TASK STATEMENT:
What lines in the records include the string "hiệu"? Return each one.

RECORD EXCERPTS:
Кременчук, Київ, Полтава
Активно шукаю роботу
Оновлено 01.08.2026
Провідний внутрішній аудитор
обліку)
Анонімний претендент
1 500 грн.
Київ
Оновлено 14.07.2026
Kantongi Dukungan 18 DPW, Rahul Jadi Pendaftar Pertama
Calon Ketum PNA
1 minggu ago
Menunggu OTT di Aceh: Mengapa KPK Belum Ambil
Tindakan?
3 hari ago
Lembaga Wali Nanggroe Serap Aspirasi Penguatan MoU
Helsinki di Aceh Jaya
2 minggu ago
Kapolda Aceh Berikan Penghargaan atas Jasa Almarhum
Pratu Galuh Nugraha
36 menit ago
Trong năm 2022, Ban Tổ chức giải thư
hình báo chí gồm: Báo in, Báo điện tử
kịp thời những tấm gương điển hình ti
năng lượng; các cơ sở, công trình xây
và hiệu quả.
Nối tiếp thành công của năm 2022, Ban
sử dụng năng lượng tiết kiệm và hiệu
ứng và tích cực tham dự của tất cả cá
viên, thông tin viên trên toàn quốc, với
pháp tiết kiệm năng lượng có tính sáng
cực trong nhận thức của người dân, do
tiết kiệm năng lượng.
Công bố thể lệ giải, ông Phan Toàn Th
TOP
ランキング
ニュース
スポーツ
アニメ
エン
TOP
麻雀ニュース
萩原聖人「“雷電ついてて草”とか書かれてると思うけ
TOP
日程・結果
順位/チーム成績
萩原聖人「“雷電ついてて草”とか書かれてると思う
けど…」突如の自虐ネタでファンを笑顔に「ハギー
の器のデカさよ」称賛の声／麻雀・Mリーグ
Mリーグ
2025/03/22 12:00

ANSWER SPACE:
và hiệu quả.
sử dụng năng lượng tiết kiệm và hiệu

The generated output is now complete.